Provided passage >>
- Opening Delimiter -

The Group is involved in a number of legal suits as defendant. The estimated value of the contingent liabilities is $1.2 million (Dec 2018: $2.4 million). The contingent liability for the period ended 30 September 2019 is determined based on possible occurrences though unlikely to occur. No provision has been made for this potential liability in these financial statements. Management and the Group's solicitors are of the opinion that the Group will suffer no loss from these claims.

29.  Dividend

The Board has proposed a interim dividend of $0.05 (2018: $0.05) per share. The aggregate amount of the proposed dividend expected to be paid out of retained earnings but for which no liability has been recognised in the financial statements is $29.4 million (2018: $29.4 million).

30.  Events after the reporting period

On 15 October 2019, the Group announced its plans to acquire Eland Oil and Gas Plc. The main asset of Eland Oil and Gas Plc is Oil Mining Lease 40 located in the Niger Delta.

It was disclosed in the notice published by the Group that both companies had reached an agreement on the terms of the acquisition. The financial effects of this transaction have not been recognised at 30 September 2019 as the acquisition has not completed.

31.  Changes in accounting policies

This note explains the impact of adoption of IFRS 16: Leases on the Group's financial statements.

Leases

The Group's leased assets include buildings and land. Lease terms are negotiated on an individual basis and contain different terms and conditions, including extension options. The lease terms are between 1 and 5 years. On renewal of a lease, the terms are renegotiated. Leased assets may not be used as security for borrowing purposes.

- Closing Delimiter -

Check your understanding >>
[1] Return the part of the financial statement notes starting at "It was disclosed" and ending at "for borrowing purposes.", word for word.
[2] Collect every line of the records that contains the string "wieder", matching case exactly.
The financial statement notes and the records have no connection to each other.

[Dataset excerpts]
- Opening Delimiter -

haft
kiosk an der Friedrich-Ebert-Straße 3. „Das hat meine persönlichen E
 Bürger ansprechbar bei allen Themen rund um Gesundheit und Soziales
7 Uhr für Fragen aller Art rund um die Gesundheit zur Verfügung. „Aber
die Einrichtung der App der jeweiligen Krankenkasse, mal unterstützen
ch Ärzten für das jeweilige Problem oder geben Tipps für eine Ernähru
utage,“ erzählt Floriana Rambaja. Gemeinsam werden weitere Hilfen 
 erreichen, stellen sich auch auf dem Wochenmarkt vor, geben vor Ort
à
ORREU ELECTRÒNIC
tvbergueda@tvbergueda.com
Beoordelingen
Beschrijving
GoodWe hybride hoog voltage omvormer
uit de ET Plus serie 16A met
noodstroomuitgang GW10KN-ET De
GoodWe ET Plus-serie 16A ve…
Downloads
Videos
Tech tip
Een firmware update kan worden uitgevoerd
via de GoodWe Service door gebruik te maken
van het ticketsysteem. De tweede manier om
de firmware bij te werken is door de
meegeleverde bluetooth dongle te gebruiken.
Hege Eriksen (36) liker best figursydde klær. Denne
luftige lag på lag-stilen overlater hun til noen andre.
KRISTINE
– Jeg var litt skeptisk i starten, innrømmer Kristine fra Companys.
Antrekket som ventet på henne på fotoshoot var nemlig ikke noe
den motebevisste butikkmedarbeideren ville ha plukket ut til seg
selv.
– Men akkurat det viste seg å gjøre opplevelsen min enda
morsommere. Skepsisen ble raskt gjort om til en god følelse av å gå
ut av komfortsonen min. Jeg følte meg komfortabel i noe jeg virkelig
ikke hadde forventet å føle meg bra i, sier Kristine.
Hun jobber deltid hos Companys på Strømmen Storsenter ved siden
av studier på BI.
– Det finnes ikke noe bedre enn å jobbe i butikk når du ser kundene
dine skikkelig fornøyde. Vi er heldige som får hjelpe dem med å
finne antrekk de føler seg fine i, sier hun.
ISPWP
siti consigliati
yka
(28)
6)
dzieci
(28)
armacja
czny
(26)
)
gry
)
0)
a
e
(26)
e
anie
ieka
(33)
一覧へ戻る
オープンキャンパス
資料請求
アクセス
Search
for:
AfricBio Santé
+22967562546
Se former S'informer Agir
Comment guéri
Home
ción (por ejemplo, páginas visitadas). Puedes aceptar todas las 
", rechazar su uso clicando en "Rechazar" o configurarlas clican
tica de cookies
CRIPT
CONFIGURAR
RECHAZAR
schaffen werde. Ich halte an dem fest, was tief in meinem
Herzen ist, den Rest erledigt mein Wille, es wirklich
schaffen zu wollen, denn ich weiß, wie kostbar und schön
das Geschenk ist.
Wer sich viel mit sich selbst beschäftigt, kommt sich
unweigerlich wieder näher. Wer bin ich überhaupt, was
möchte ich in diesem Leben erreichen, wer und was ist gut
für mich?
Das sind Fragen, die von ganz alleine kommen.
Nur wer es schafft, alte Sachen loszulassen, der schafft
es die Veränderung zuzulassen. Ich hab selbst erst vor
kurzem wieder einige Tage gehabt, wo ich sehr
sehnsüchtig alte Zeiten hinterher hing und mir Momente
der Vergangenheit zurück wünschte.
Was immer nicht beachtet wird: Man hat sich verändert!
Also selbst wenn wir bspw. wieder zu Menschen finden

- Closing Delimiter -

Results for the exercise >>
[1]
It was disclosed in the notice published by the Group that both companies had reached an agreement on the terms of the acquisition. The financial effects of this transaction have not been recognised at 30 September 2019 as the acquisition has not completed.

31.  Changes in accounting policies

This note explains the impact of adoption of IFRS 16: Leases on the Group's financial statements.

Leases

The Group's leased assets include buildings and land. Lease terms are negotiated on an individual basis and contain different terms and conditions, including extension options. The lease terms are between 1 and 5 years. On renewal of a lease, the terms are renegotiated. Leased assets may not be used as security for borrowing purposes.

[2]
unweigerlich wieder näher. Wer bin ich überhaupt, was
kurzem wieder einige Tage gehabt, wo ich sehr
Also selbst wenn wir bspw. wieder zu Menschen finden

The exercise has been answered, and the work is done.